**SELECTED EXTRACT:**
Once the technological foundations are in place, marketers can feel the full benefits of their digital maturity, including a new world of AI-powered tools.

One way in which businesses can put AI to good use is to help with personalised messaging. Customers can quickly feel digital fatigue from brands bombarding them with irrelevant ads. Personalisation not only counters this negative effect, but offers marketers wider benefits, such as the ability to predict the value of web customers in real-time. This enables marketers to align their marketing priorities with business objectives.

AI assists with messaging through brand language optimisation, to create a consistent, relatable, and objective-driven brand identity. AI plays a critical role in optimising language by utilising techniques such as natural language processing (NLP) and machine learning (ML) to analyse data and deliver personalised experiences.

You only need to look at the current economic climate for a good example of what different messaging can look like; with many customers struggling financially, it becomes more prudent to show a level of understanding in the messaging that is put out — less of the ‘you need this’ and more of the ‘this will help you’ could be a better approach.

AI can also help marketers tackle issues caused by insufficient first-party data — such as data biases, a lack of context, and limitations in personalisation — by utilising additional proprietary data from other sources.

This level of hyper-personalisation allows marketers to take control of the narrative for each individual customer, which leads to better engagement and increased loyalty with all customers.

**WORK TO BE COMPLETED:** According to the passage on AI in marketing, what techniques does AI use to optimize language? The lines that follow are not needed for the task.

**MATERIAL SHOWN:**
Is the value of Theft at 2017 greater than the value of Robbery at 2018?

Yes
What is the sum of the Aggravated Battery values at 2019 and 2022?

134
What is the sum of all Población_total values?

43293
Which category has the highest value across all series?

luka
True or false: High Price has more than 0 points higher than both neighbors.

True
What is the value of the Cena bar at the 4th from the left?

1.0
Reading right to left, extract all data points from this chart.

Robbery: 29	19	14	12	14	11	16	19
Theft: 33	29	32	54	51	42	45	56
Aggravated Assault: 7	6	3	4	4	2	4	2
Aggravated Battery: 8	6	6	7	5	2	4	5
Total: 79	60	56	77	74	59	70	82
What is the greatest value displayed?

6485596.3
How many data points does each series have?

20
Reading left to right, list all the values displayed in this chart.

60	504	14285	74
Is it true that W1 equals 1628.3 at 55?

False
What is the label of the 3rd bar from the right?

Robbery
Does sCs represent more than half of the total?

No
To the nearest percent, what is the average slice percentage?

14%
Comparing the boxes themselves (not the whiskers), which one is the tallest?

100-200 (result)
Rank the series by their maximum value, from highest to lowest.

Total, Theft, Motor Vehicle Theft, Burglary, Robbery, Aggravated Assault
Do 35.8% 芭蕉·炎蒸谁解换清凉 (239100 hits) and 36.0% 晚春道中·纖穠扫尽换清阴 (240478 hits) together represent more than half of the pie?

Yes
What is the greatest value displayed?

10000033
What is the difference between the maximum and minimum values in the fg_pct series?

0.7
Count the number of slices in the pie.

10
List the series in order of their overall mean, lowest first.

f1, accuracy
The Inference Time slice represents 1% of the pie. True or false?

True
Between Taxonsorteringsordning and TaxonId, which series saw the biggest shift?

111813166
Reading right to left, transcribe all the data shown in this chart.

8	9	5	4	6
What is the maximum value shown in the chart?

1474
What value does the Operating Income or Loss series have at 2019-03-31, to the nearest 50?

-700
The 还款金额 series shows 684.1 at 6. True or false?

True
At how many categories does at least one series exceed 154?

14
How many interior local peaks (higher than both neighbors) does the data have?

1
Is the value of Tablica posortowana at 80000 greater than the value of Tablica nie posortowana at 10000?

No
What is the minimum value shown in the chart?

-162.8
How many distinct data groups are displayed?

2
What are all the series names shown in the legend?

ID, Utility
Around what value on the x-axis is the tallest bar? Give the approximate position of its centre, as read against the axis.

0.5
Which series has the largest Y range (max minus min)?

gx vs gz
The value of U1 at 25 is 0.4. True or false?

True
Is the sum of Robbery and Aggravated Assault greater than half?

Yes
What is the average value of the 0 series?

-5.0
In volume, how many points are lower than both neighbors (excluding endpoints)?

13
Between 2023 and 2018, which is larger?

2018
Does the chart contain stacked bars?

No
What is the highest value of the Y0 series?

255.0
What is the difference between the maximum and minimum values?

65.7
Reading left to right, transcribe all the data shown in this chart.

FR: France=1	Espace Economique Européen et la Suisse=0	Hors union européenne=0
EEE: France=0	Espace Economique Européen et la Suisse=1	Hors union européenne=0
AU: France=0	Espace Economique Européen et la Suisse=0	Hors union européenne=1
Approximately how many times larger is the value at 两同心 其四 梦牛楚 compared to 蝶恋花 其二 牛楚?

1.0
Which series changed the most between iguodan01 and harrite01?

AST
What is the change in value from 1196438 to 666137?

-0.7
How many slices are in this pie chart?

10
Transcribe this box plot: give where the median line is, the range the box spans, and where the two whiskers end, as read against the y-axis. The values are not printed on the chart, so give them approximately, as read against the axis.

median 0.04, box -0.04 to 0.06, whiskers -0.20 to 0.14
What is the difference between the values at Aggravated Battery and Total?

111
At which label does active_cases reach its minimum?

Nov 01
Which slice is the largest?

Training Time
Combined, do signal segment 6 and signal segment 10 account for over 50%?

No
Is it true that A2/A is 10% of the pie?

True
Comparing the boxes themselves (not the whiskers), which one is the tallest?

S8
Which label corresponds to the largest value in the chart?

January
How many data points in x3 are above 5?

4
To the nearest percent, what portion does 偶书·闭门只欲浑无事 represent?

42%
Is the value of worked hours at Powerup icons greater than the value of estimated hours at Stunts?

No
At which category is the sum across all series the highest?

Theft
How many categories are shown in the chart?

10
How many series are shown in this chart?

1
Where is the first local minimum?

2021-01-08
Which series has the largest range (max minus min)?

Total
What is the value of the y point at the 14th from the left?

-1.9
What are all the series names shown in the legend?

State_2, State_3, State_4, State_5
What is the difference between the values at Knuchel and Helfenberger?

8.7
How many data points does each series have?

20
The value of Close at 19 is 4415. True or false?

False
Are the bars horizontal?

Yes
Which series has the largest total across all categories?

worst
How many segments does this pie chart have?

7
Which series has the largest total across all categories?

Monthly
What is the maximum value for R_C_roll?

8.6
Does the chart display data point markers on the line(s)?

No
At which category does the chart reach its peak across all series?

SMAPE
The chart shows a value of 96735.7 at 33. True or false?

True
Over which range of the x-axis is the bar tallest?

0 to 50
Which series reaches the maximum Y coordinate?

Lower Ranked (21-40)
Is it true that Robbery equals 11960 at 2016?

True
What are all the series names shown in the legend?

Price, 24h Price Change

**SOLUTION TO THIS PROBLEM:** Natural language processing (NLP) and machine learning (ML).